Jason J Lee
FittingRoom Postmortem
Trying on new clothes takes too much time and effort. You have to go to the store, find the clothes you like, try them on in the fitting room and probably put it back. If you’re a misshapen human like me, it takes even more time to find something that looks nice. This is more of a problem if you shop online for clothes. Now you don’t even get a chance to try it on before you buy it which leads to more guesswork and most likely shipping waste.
Now with FittingRoom, you can digitally try on clothes saving you all this time and effort in trying it on yourself!
From this

Wearing this

To this

Oh God.
How it works
These are just off the shelf models from huggingface glued together to make something barely coherent. All images were generated on a M2 Macbook Pro which can explain some of the limitation on the total number of steps I can apply during image generation / refinement.
The script takes 3 core inputs
- Source image - This is you in your normal clothes
- Inspo image - This is the clothing or design you want to wear
- Face image - This is your face portrait. We’ll talk about why we need this one.
Originally I stumbled on a model called ControlNet. ControlNet allows for finer control over the generated image given some properties of the image (outlines, depth map, color maps, …).

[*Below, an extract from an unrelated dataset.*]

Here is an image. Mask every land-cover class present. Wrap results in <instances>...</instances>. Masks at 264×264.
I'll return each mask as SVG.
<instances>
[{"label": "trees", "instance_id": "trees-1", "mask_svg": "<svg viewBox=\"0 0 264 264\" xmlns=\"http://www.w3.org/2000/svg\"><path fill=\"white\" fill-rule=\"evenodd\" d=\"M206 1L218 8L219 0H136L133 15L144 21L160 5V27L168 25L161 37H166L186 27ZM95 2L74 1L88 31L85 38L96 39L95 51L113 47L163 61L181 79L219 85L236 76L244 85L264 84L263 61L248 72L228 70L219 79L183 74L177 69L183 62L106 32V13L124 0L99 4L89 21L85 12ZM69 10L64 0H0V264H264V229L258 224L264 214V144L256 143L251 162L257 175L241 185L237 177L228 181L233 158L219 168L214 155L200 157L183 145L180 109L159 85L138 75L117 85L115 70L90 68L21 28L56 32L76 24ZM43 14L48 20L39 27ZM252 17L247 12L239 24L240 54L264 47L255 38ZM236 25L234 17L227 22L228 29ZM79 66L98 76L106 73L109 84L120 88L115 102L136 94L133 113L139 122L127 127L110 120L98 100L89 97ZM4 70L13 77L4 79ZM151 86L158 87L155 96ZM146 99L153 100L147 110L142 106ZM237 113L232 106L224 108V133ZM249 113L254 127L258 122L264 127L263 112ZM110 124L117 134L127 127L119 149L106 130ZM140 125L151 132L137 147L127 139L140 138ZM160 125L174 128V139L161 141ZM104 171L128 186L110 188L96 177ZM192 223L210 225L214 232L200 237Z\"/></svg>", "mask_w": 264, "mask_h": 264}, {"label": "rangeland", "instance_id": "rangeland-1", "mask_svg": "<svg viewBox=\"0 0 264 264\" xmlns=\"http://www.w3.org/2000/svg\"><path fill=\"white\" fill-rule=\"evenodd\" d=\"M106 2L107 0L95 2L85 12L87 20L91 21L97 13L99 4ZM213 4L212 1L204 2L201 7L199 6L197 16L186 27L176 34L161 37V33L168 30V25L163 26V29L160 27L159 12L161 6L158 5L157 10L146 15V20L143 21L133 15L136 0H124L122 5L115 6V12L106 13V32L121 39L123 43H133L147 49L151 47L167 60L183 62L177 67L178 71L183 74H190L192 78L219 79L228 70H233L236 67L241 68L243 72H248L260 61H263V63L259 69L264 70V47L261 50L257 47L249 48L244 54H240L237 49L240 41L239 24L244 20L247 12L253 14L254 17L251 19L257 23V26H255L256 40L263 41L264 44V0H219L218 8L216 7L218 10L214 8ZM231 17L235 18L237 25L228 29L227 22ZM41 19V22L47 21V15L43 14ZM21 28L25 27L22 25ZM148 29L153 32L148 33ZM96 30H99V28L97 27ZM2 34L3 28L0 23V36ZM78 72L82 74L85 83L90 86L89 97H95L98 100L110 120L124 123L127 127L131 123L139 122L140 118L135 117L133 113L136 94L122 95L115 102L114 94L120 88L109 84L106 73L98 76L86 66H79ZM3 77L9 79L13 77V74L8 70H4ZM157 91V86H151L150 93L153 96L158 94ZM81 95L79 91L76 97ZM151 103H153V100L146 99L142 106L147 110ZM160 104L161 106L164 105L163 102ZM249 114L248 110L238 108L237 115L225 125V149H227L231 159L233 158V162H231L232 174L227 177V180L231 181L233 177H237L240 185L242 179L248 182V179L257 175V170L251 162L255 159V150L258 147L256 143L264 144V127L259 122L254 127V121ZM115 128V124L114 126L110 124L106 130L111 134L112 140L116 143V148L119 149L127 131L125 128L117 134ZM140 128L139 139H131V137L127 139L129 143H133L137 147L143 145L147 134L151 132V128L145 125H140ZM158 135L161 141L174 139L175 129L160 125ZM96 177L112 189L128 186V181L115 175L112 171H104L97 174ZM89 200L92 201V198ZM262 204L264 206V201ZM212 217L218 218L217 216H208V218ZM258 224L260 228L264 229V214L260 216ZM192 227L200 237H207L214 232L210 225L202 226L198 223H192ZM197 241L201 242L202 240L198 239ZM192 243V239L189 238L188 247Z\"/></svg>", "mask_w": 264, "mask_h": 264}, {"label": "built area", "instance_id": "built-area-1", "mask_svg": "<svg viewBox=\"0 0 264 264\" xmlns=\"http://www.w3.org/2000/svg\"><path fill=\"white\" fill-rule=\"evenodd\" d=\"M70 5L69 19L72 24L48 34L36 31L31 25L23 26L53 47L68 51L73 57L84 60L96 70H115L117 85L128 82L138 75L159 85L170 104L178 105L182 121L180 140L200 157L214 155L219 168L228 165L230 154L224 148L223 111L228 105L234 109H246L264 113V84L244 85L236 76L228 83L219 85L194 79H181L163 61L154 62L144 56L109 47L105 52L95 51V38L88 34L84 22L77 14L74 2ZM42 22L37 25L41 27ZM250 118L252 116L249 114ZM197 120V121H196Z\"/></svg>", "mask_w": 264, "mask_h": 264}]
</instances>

Without ControlNet, there would be no foundation for what the generated image would look like and would produce wildly varying results with no semblance of looking like the original.
ControlNet provides a depth pre-processor. I thought this would be a good foundation for building an inspired image while maintaining the original pose.
From this

To this

Wait, that blurry looking face looks nothing like the original model.
So the model uses the depth map as a foundation but really has no idea what the face should look like. Fortunately another tool, IPAdapter provides a feature that given an image mask, it’ll fill in the lost details (demo). We can use this mask to blank out the incorrect face and replace it back with some form of the original face. We use a very rudimentary face recognition library and create a simple box mask around the detected face of the generated image. Then we ask IPAdapter to fill that in.
From this

With this face portrait

To this

Jesus…
In the above example, I picked a random headshot but imagine if the headshot is the same as the original model in the source image.
Things to try out
So these images were generated using a smaller Stable Diffusion 1.5 with when we could have used the much larger Stable Diffusion XL model. The XL models from my experience generate much more sensible and higher quality images at the cost of time and memory. I wasn’t able to successfully generate a fitting room picture using the highest quality model locally due to memory constraints. I also set the amount of steps to around 80. Setting it any higher would mean I would be waiting more than 5 minutes to generate a single picture. I did notice in testing that a higher amount of steps would produce a higher quality image at the expense of me context switching by walking away from the laptop waiting for the process to complete.
And of course the face masking could be more accurate. I really just wanted to run a POC and was fine with the square mask placed over where the face detector was, but more accurate shaping of the face mask would have of course produced a higher quality result.
So does it work?
I think it can work. I’m going to guess that with a higher fidelity model we can get it to look incredibly uncanny. Face swapped portraits have existed and those can look imperceptively real. I’m certain that using a higher quality model can achieve the same result.